Health managers have suspended plans to shut a community hospital after it emerged that they might not own the building.

County Durham and Darlington Acute Hospitals NHS Trust is considering closing down South Moor Community Hospital near Stanley, and selling off the land for housing.

But residents fighting to save the hospital believe the NHS does not own the site, saying it was left to them by the miners who built it.

Campaigner Garry Reed said: "The trust claims the land is theirs, but have not got the deeds to the land. They have tried to close this site four times and have always failed in the past."

The protestors say there is also a covenant on the deeds that states the site can only be used for a hospital, and decrees that the land cannot be sold for profit or gain.

Publicly, the trust is saying it is confident that it does own the building. But privately, officials have admitted they cannot find the deeds to the land, fuelling speculation that it is not NHS property.

Health chiefs have launched an internal investigation to find out who does own the land, and who has the deeds.

The issue of ownership emerged at a meeting in Craghead, near Stanley, over the building of a multi-purpose health centre planned for Stanley town centre.

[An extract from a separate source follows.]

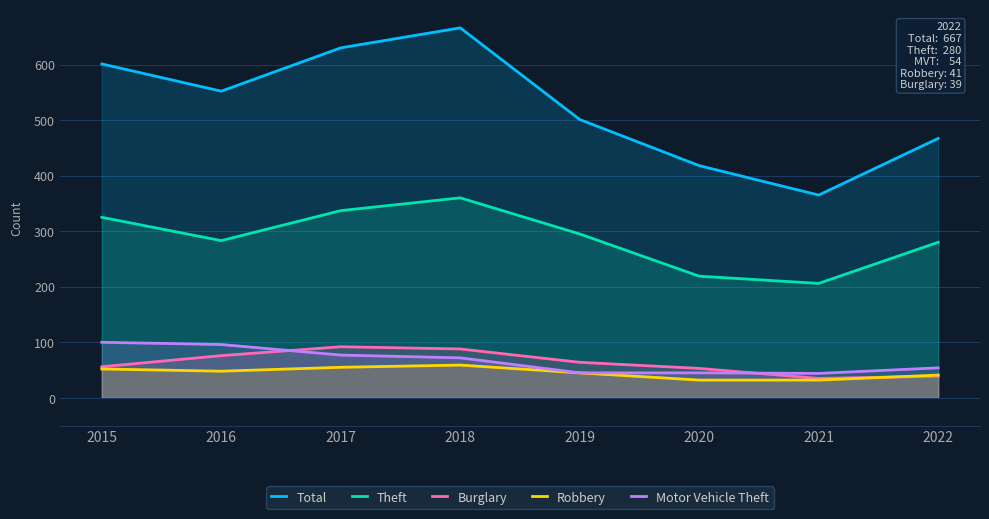

What are all the series names shown in the legend?

Total, Theft, Burglary, Robbery, Motor Vehicle Theft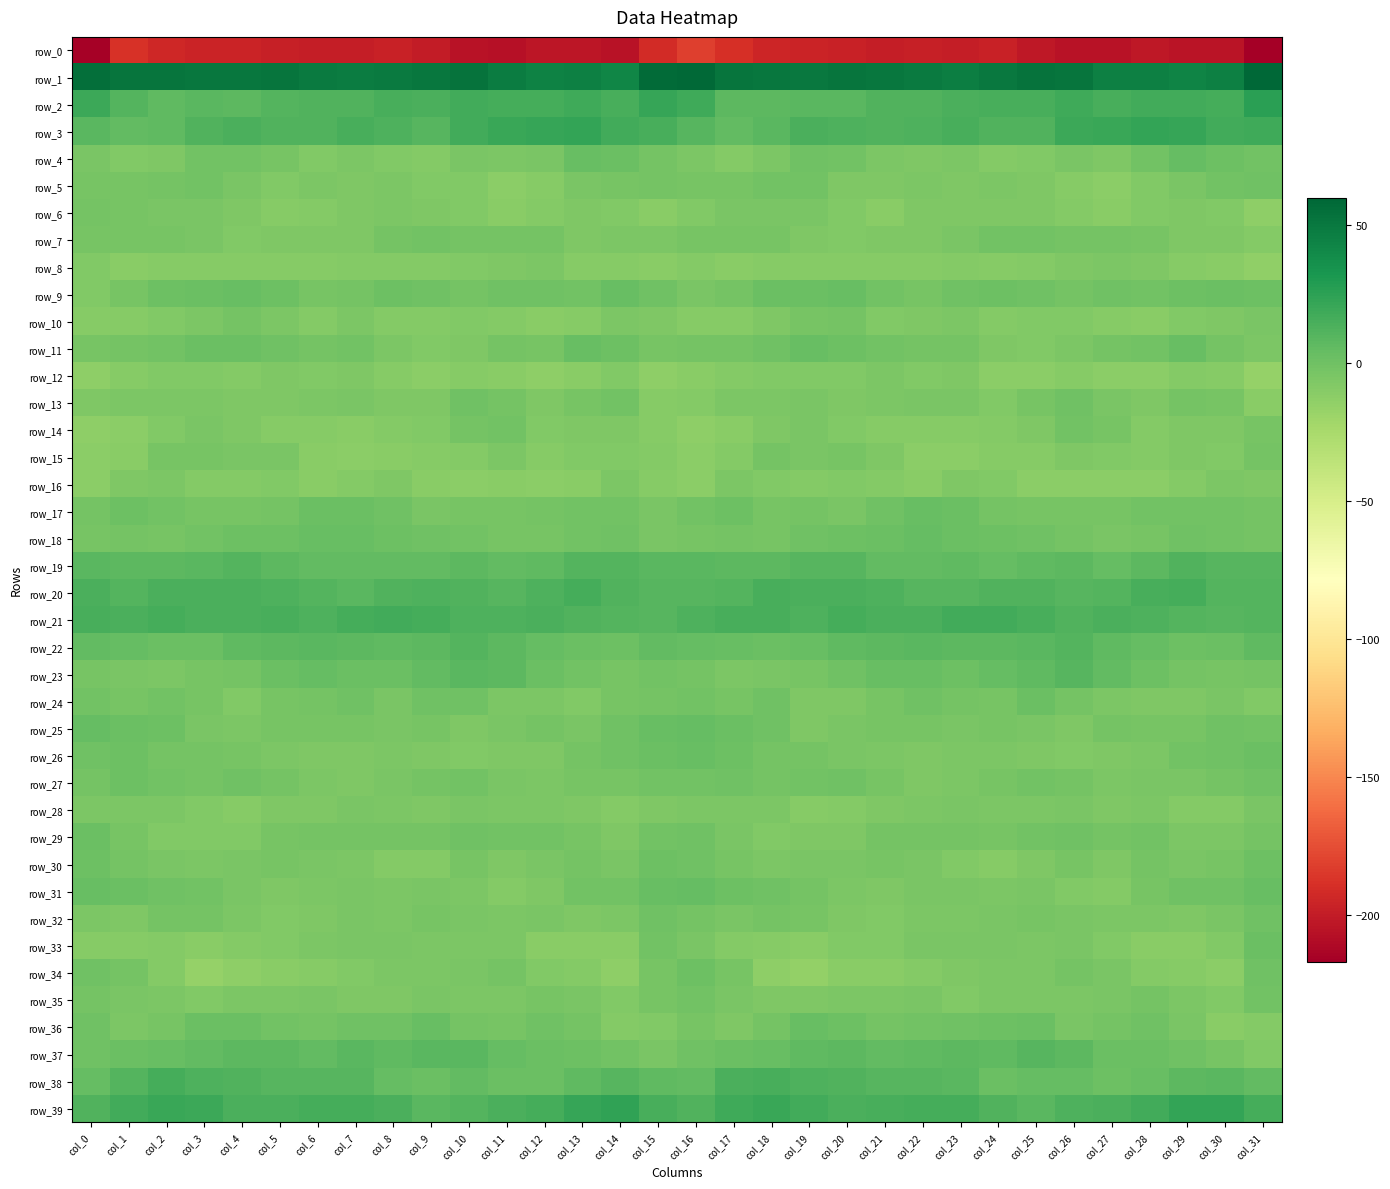

Which series has the largest range (max minus min)?

row_0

Residents are being consulted over the closure of the South Moor hospital, with all services to be transferred to the new centre.

In 1992, plans to close the hospital were shelved after a huge protest led by the late former Durham county councillor, Len James.

Holmside and South Moor Miners' Welfare Fund Hospital opened in 1927. It cost £29,000 and was built on land gifted by the South Moor Coal Company.

The cash was raised through the Mining Act of 1920, where the Government charged coal merchants a penny on every tonne extracted and the money was spent on bettering mining communities.

A penny was also taken off every miners' ticket, to pay for the wages of the hospital staff.

Originally the land and building was left in trust to the people of the Stanley area. It was incorporated into the NHS in 1948, but it remains unclear whether the deeds to the land were also passed on.

A spokesman for the acute hospitals NHS trust said: "The possibility of a restrictive covenant placed on the South Moor Community Hospital site has been raised with the Trust - we are currently looking into this. The most important consideration is to make sure that the people of Stanley receive twenty-first century care in twenty-first century facilities."